(Extracted records)
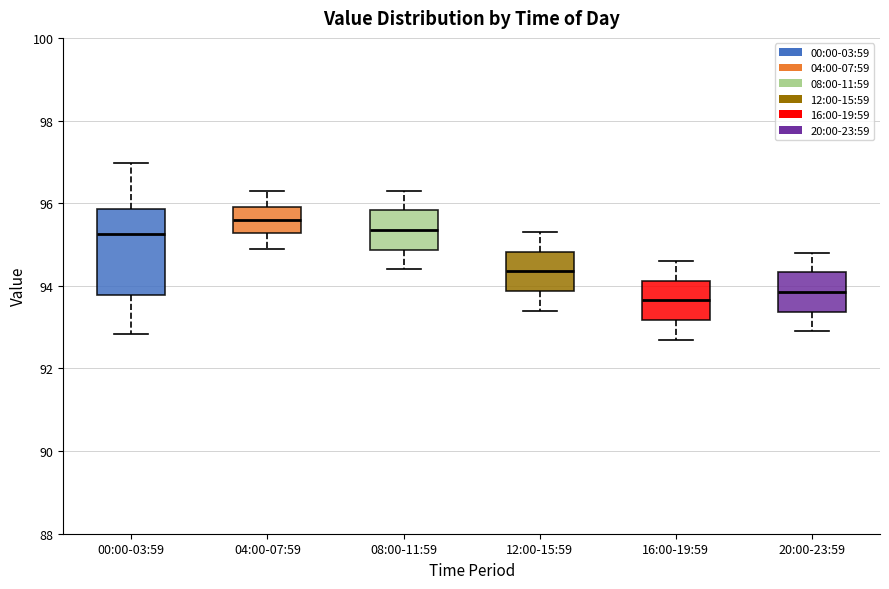

Reading left to right, transcribe this box plot: for each box, give where its median line is, the range the box spans, and where its two whiskers end, as read against the y-axis. The values are not printed on the chart, so give them approximately, as read against the axis.

00:00-03:59: median 95.2, box 93.8 to 95.8, whiskers 92.8 to 97.0
04:00-07:59: median 95.6, box 95.2 to 96.0, whiskers 95.0 to 96.4
08:00-11:59: median 95.4, box 94.8 to 95.8, whiskers 94.4 to 96.4
12:00-15:59: median 94.4, box 93.8 to 94.8, whiskers 93.4 to 95.4
16:00-19:59: median 93.6, box 93.2 to 94.2, whiskers 92.8 to 94.6
20:00-23:59: median 93.8, box 93.4 to 94.4, whiskers 93.0 to 94.8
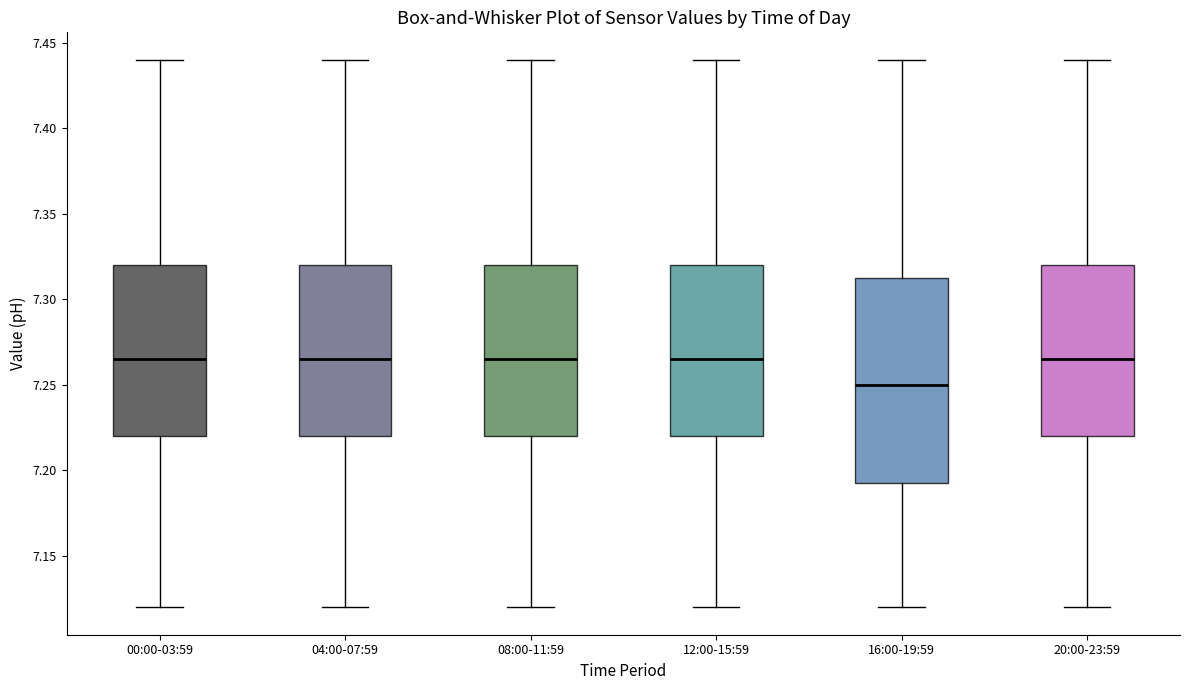

Where does the upper whisker of the box for 08:00-11:59 end on the y-axis? The values are not printed on the chart, so give them approximately, as read against the axis.

7.440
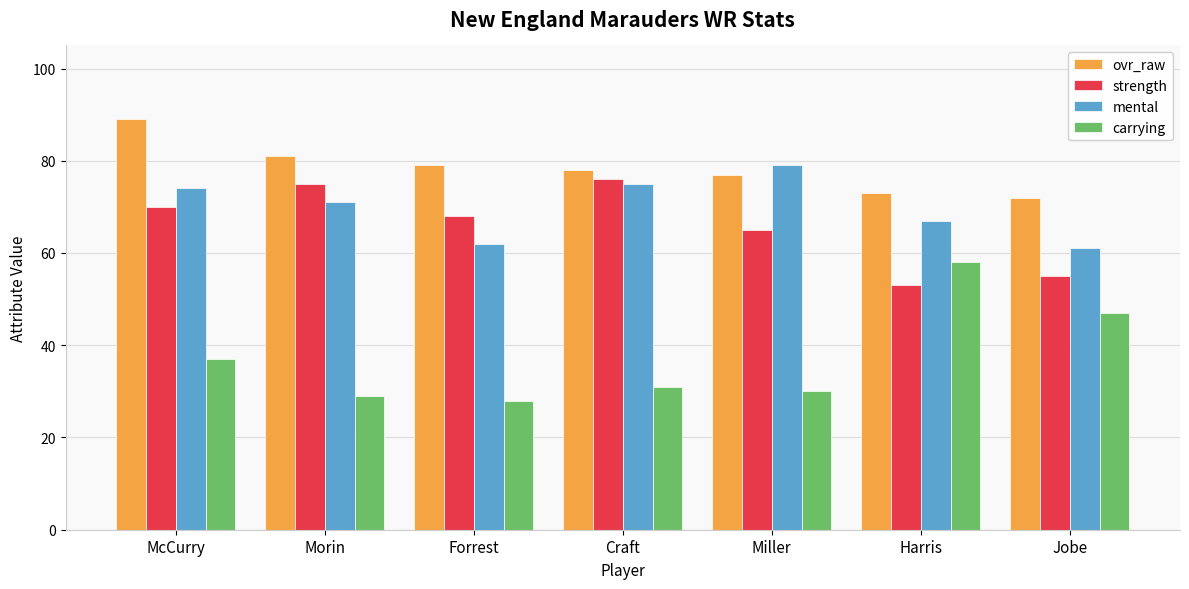

What is the difference between the maximum and minimum values in the mental series?

18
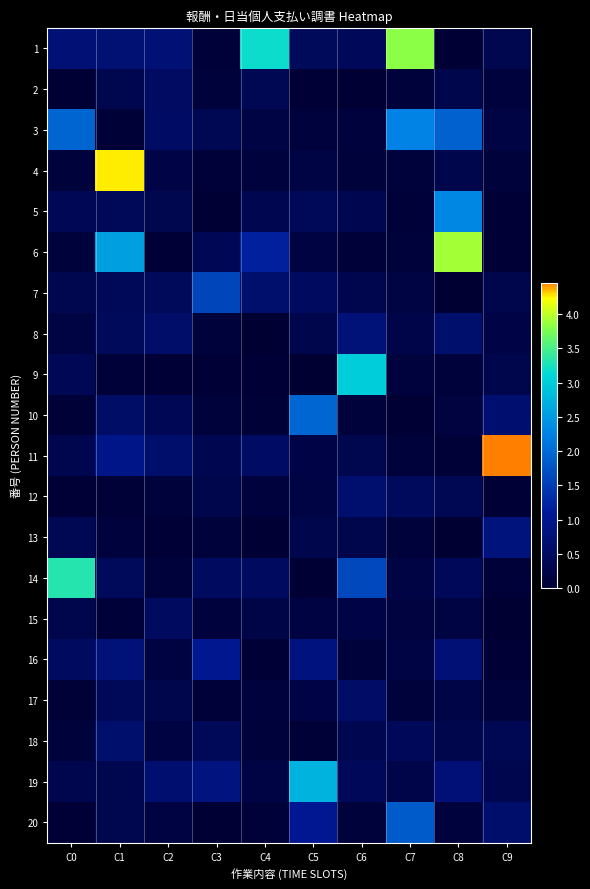

Which has a higher value, C5 or C7?

C7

What you need to do ▸
Can you copy out all of the material above word for word, omitting the pictures?

Your response ▸
Reading left to right, transcribe this box plot: for each box, give where its median line is, the range the box spans, and where its two whiskers end, as read against the y-axis. The values are not printed on the chart, so give them approximately, as read against the axis.

00:00-03:59: median 95.2, box 93.8 to 95.8, whiskers 92.8 to 97.0
04:00-07:59: median 95.6, box 95.2 to 96.0, whiskers 95.0 to 96.4
08:00-11:59: median 95.4, box 94.8 to 95.8, whiskers 94.4 to 96.4
12:00-15:59: median 94.4, box 93.8 to 94.8, whiskers 93.4 to 95.4
16:00-19:59: median 93.6, box 93.2 to 94.2, whiskers 92.8 to 94.6
20:00-23:59: median 93.8, box 93.4 to 94.4, whiskers 93.0 to 94.8

Where does the upper whisker of the box for 08:00-11:59 end on the y-axis? The values are not printed on the chart, so give them approximately, as read against the axis.

7.440

What is the difference between the maximum and minimum values in the mental series?

18

Which has a higher value, C5 or C7?

C7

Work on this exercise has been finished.